Kind of like the "if you're in a position where you're matching your smarts against a superintelligent AI, you've already lost" thing - if I'm in a situation where I need to spend mental cycles detecting these kinds of maneuvers, I've already lost. Maybe figuring out how to get out of this environment or how to cut contact with this person takes more effort than just figuring out how to block this particular behavior - but in the long run, unless the cost of getting out is extraordinarily high, or the environment is otherwise extraordinarily valuable, it's still better to pay the cost for getting out. Because the adversaries are just going to keep figuring out new attacks for you to defend against, until you've spent more resources warding off against those attacks, than getting out in the first place would have cost.
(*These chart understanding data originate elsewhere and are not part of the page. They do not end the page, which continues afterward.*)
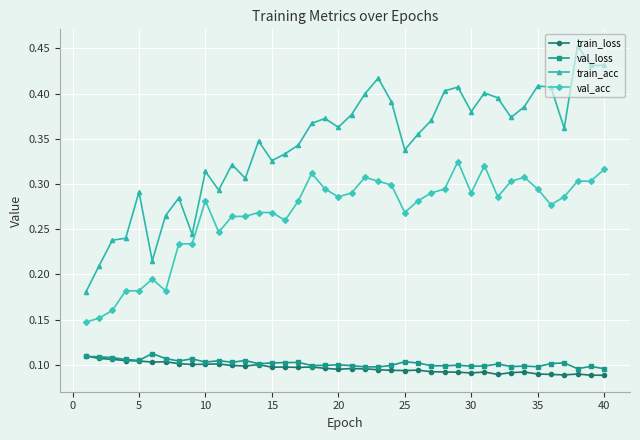

True or false: train_acc and train_loss intersect in this chart.

False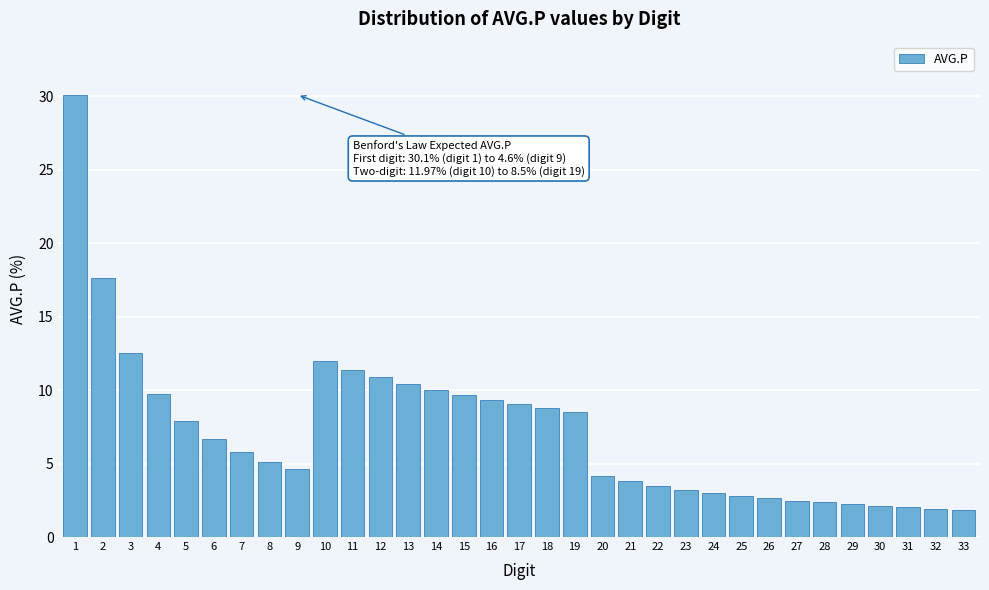

What is the value of the 4th bar from the left?

9.7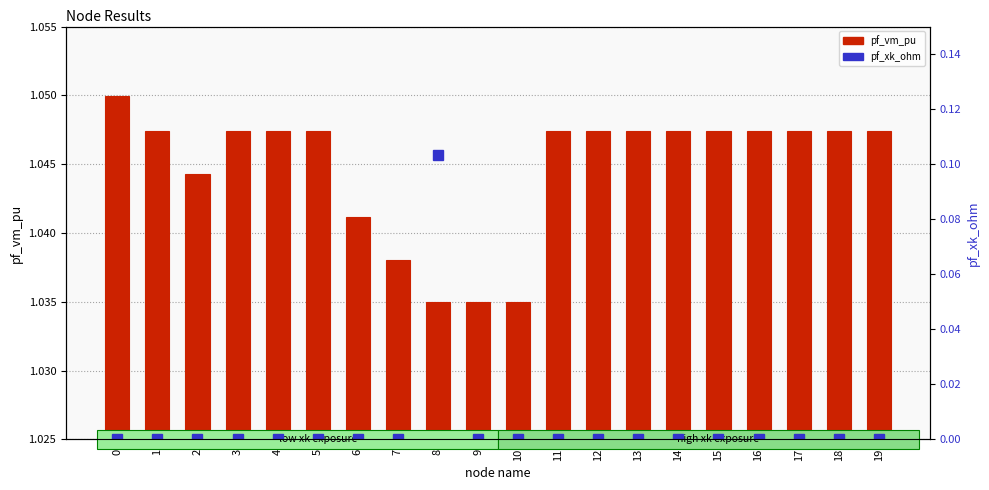

Are the bars horizontal?

No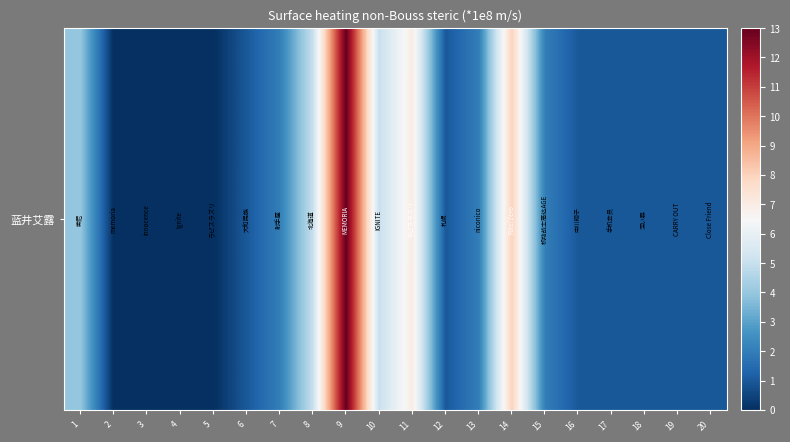

What is the maximum value shown in the chart?

13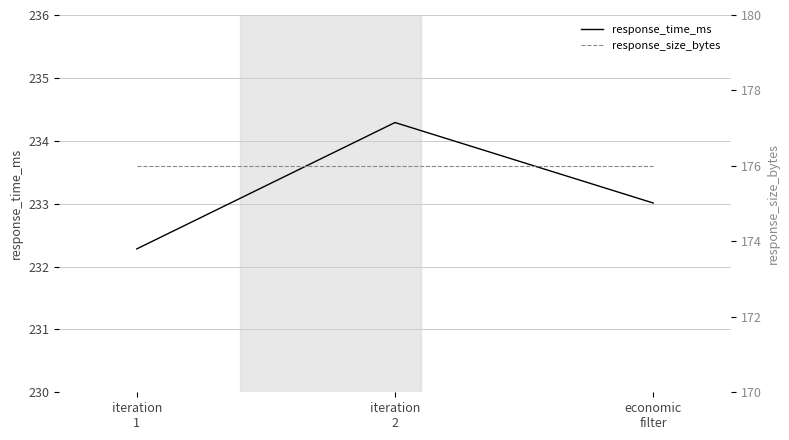

Rank the series by their maximum value, from lowest to highest.

response_size_bytes, response_time_ms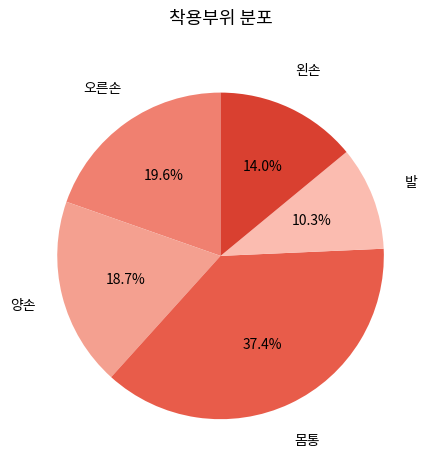

Does any single category account for the majority?

No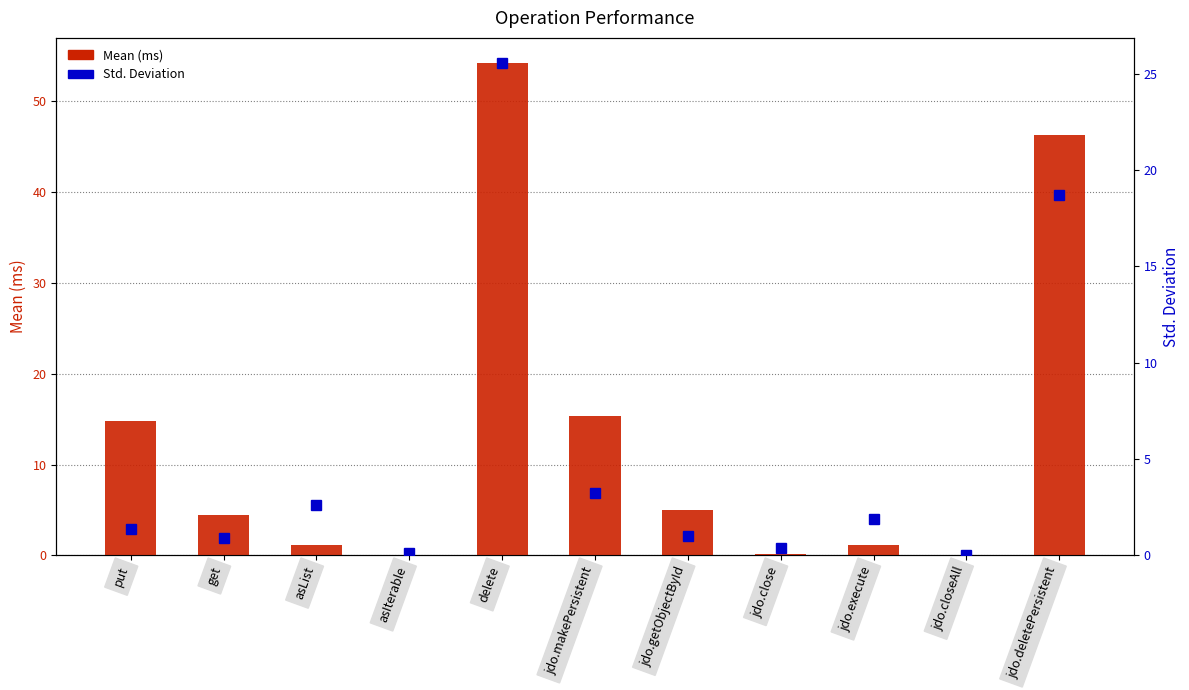

Reading left to right, what are all the values shown in this chart?

Mean (ms): put=14.8	get=4.5	asList=1.2	asIterable=0.0	delete=54.3	jdo.makePersistent=15.4	jdo.getObjectById=5.0	jdo.close=0.1	jdo.execute=1.1	jdo.closeAll=0.0	jdo.deletePersistent=46.3
Std. Deviation: put=1.4	get=0.9	asList=2.6	asIterable=0.1	delete=25.6	jdo.makePersistent=3.2	jdo.getObjectById=1.0	jdo.close=0.4	jdo.execute=1.9	jdo.closeAll=0.0	jdo.deletePersistent=18.7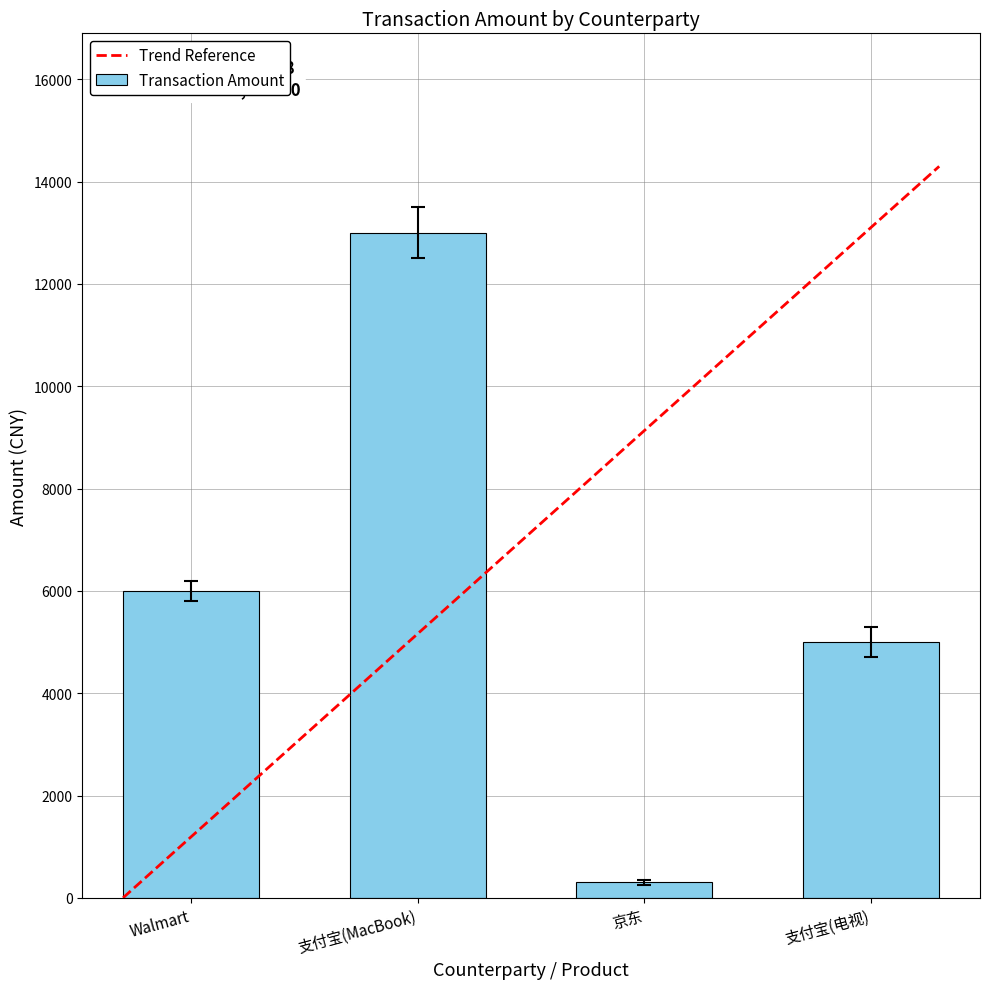

What is the difference between the maximum and minimum values?

12699.0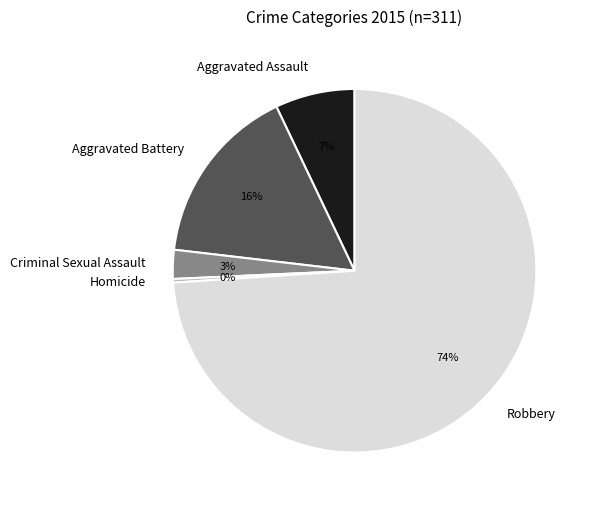

What is the largest slice in the pie chart?

Robbery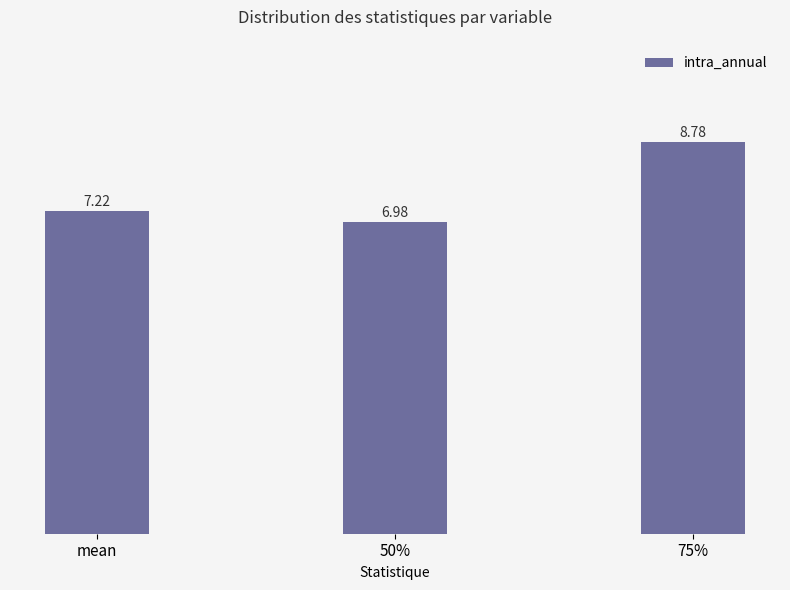

Approximately how many times larger is the value at 50% compared to mean?

1.0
This is especially the case if warding against the attacks would by itself destroy value. You seem to be suggesting that establishing norms against communicating needs/intent would help communities stay healthy. But if the problem is that people are misusing the act of communicating needs/intent, then the right response to that is to kick out the people who are acting as adversarial agents. The right response is not to destroy value and make the community less effective, by banning an action that makes everyone better off when it's used by cooperative agents.
Again, I acknowledge that sometimes people genuinely are stuck in environments where they can't get out. And in those environments, okay, maybe establishing such a norm is the least bad option. But that still doesn't mean that the norm would be a good idea in general.
I'm not clear on what distinction you're drawing. My best guess is that by distinguishing "may give them an opportunity to do the bad thing" from "is how the bad thing happens", you might be saying "communicating the need always shifts the request into the third category", but that seems clearly false to me. Someone elaborating on their bigger goal in a Stack Overflow question doesn't make them less indebted to people who answer the question; if anything, it may make the asker more indebted, since those people may now have given them an even more useful answer. So I guess you mean something else, but I don't know what.